Among friends

The evening progressed, as evenings do, with laughter and with conversation.  I sat mostly in silence, feeling something that I did not recognize.  At one point, I closed my eyes.  I sent a tender, careful probe to the corners of my mind.  When I opened my eyes, I had my answer:    Welcome.  I felt welcome.

I’ve sat at many tables.  I had in fact sat in the very restaurant at which we dined, several times, with people who smiled in my direction.    Still the feeling of being wanted rarely rises in my breast.  I unfurled it, wrapped it around my shoulders.  I waved it over the plates, with their half-eaten meals and their forks set askew.  No one so much as blinked.  The merriment continued.  I didn’t even garner a casual curious look.

A few hours later, the gathering adjourned to someone’s house.  Turkish coffee got handed round.  Stories flowed.  We played a funny video which made me laugh so hard that I hid behind  my hands.  My stomach ached.  Still later, in the dark of my empty house, a smile lingered on my face until I drifted into dreams.

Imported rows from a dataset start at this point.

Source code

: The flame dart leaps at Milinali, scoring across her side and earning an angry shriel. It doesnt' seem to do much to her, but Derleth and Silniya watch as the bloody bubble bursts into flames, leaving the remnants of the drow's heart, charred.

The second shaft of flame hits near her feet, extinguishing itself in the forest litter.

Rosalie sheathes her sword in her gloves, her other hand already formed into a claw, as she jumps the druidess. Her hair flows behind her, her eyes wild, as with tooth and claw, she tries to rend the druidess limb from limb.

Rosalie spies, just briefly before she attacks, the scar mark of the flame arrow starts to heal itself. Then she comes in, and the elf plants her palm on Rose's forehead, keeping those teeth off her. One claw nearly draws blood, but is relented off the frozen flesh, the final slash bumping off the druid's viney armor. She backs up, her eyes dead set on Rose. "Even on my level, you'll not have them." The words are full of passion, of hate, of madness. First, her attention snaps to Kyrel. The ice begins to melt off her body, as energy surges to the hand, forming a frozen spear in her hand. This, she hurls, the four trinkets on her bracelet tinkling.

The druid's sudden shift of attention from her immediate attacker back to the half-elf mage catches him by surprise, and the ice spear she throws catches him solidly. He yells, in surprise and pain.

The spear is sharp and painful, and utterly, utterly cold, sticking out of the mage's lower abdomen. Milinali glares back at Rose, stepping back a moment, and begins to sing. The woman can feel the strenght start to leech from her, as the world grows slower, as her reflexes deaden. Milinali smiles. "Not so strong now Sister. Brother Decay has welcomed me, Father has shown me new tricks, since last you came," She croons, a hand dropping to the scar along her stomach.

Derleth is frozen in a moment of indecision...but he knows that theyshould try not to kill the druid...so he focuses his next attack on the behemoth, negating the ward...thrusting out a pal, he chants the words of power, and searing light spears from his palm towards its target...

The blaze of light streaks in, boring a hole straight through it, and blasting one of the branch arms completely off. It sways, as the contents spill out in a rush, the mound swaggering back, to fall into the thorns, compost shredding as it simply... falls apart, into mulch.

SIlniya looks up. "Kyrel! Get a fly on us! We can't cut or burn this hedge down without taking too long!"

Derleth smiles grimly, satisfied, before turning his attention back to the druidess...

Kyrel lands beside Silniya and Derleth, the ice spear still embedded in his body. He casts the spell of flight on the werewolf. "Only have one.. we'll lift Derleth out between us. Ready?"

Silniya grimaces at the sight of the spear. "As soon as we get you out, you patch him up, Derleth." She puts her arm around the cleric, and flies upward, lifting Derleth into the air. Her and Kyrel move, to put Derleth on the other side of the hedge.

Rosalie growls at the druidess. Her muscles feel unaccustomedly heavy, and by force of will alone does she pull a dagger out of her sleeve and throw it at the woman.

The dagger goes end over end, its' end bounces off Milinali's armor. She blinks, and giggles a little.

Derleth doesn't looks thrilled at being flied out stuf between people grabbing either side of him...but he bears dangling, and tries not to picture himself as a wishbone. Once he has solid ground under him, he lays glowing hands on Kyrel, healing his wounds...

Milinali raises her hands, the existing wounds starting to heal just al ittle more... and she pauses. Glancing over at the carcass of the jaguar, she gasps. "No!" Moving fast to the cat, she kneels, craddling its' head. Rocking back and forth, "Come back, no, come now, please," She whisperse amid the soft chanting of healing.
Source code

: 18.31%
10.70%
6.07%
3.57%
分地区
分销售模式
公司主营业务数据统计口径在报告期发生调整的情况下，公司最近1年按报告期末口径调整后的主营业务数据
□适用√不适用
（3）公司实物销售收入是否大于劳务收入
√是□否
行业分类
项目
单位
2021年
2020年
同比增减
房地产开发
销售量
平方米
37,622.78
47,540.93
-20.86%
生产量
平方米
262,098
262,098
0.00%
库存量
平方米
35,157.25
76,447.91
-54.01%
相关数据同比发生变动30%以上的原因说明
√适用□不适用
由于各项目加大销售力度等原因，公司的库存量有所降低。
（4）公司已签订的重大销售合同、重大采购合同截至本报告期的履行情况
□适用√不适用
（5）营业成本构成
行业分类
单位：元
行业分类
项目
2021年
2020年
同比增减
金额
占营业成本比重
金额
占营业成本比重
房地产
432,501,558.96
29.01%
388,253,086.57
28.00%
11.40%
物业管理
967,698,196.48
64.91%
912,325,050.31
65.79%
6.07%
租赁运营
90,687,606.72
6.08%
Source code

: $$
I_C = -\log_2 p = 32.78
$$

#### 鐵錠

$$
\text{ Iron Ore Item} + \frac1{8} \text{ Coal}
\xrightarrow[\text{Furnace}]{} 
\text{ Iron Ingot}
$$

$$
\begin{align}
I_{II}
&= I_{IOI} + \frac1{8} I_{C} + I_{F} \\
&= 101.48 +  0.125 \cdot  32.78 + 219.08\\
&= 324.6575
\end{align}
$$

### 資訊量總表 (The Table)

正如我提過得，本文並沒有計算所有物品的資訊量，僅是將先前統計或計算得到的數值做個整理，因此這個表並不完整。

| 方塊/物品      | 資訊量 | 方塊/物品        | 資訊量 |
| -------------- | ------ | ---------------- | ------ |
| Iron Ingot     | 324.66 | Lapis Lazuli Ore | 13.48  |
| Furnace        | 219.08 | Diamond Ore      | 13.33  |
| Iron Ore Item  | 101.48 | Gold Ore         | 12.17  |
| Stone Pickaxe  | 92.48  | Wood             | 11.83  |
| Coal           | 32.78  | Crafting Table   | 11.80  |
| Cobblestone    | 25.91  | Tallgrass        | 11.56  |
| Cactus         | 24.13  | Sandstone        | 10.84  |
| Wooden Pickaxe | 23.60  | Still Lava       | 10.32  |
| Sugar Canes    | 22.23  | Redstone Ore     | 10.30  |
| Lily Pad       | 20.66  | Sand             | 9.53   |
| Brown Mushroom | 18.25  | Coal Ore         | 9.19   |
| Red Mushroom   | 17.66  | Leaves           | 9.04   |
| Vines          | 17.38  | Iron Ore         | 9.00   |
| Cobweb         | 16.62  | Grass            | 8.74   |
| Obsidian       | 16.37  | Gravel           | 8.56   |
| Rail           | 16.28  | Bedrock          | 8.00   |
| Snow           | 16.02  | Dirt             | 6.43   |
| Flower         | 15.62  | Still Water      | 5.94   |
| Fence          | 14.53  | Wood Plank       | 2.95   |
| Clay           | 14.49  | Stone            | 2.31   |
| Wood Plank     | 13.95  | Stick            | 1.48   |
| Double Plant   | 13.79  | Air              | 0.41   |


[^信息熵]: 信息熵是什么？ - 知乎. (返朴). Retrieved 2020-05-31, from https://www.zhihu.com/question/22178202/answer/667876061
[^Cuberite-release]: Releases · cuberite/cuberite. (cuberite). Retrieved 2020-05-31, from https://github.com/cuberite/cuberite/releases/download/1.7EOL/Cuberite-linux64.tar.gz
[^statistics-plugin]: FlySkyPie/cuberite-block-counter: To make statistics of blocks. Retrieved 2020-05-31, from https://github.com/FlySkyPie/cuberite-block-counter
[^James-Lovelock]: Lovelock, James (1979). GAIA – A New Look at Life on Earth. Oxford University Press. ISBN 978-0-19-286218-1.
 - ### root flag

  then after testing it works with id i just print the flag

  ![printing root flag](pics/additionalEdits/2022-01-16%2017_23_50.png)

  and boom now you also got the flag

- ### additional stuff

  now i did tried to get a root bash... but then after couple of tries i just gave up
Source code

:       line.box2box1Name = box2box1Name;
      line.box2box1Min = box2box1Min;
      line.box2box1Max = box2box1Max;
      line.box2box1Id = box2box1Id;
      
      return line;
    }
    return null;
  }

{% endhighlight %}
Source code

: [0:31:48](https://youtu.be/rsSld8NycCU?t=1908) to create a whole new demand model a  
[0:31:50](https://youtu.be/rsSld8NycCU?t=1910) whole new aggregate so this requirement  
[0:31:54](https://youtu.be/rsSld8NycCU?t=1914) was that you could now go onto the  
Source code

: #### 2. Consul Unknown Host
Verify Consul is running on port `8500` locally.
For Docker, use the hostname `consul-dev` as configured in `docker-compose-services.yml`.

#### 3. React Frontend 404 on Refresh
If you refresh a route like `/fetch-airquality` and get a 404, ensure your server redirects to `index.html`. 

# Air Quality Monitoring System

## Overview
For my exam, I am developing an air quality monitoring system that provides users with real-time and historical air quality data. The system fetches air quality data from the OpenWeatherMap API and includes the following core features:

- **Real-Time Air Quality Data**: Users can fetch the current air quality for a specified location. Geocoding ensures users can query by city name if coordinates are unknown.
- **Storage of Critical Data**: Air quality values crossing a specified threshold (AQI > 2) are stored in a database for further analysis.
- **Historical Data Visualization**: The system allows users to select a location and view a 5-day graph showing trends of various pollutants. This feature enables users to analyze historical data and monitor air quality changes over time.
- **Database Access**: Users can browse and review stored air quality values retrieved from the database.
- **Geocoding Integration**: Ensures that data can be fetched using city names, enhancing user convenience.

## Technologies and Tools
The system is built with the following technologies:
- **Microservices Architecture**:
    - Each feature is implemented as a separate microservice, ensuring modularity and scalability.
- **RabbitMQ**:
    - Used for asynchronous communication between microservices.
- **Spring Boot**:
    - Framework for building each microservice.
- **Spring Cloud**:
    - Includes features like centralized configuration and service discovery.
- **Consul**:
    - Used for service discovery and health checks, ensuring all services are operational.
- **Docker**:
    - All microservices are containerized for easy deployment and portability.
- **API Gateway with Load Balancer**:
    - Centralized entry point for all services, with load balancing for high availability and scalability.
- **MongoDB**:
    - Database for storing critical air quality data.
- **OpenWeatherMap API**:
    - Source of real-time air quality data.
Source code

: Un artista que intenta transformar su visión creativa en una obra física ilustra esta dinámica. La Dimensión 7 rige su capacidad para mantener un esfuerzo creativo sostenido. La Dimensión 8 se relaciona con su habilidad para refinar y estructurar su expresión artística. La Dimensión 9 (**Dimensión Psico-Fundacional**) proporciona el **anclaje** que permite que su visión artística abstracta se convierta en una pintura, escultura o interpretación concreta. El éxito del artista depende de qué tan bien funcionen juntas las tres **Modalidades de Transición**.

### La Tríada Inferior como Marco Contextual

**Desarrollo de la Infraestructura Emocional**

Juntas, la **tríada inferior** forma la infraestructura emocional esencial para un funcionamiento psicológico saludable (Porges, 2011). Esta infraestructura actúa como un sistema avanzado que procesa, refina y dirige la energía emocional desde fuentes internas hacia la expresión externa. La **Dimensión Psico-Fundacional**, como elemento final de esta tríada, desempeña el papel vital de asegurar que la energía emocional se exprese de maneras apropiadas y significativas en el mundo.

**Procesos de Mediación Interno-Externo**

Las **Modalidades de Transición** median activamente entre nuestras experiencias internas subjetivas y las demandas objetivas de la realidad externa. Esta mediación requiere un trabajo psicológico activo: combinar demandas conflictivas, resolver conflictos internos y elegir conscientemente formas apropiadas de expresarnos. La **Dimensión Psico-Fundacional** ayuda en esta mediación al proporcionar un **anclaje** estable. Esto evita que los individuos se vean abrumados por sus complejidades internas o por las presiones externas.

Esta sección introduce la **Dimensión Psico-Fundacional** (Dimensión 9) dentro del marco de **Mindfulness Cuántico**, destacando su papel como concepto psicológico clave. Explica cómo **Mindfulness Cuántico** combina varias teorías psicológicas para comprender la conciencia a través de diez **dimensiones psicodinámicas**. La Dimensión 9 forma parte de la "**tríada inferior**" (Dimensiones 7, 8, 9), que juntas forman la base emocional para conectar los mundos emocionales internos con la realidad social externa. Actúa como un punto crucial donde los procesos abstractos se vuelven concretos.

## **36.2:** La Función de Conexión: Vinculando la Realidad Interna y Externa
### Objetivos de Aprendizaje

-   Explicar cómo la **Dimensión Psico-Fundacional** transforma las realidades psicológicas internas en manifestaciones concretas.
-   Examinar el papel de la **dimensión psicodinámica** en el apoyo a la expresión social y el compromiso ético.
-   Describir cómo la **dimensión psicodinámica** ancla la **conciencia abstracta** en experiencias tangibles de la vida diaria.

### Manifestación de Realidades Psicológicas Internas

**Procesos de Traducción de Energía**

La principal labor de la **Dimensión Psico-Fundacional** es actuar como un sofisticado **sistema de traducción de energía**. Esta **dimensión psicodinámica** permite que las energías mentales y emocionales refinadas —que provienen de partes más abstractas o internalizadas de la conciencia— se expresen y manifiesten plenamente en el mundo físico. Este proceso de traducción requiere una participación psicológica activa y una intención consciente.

Today, I will bid goodbye to a chapter of my life.  I expected to awaken with a sense of sorrow.  Instead, I stood at the back door watching the old dog lumber down the stairs, smiling again, waiting for the kettle to boil.  Turning back to the room, I regarded the piles of baking dishes in the drain basket without my usual reluctance to confront my chores.  Nothing could overwhelm me today.  I’ll get myself ready, and take myself to the End of An Era:  A Closing Reception.  I’ll mix the cider and set out the cookies which I spent all day yesterday baking.  I’ll hug each person who enters.  When the last note shimmers in the air as Jake and Angela pack their instruments; when the last person slips back into the chill of winter; I’ll still wear this silly grin.  I took it home, from last night’s dinner among friends.  I consider it a worthy souvenir.

It’s the nineteenth day of the forty-seventh month of My Year Without Complaining.  Life continues.

 

3 thoughts on “Among friends

  1. Cindy Cieplik

    “Your heart and my heart are very old friends.” How beautiful! I sense your JOY in this blog.
    So very happy for you old friend…..

    Reply
  2. Pat Reynolds

    I certainly hope you have always felt wanted whenever we went out. I always cherish the limited times we were able to get together and hope that they can continue once you settle in out west.

    I also am so happy that you are finally following your own dreams in your beautiful new home!

    Reply
    1. CC

      Pat — One on one has never been an issue for me in a general sense. As for you in particular, I have always felt not only welcomed by you, but cherished.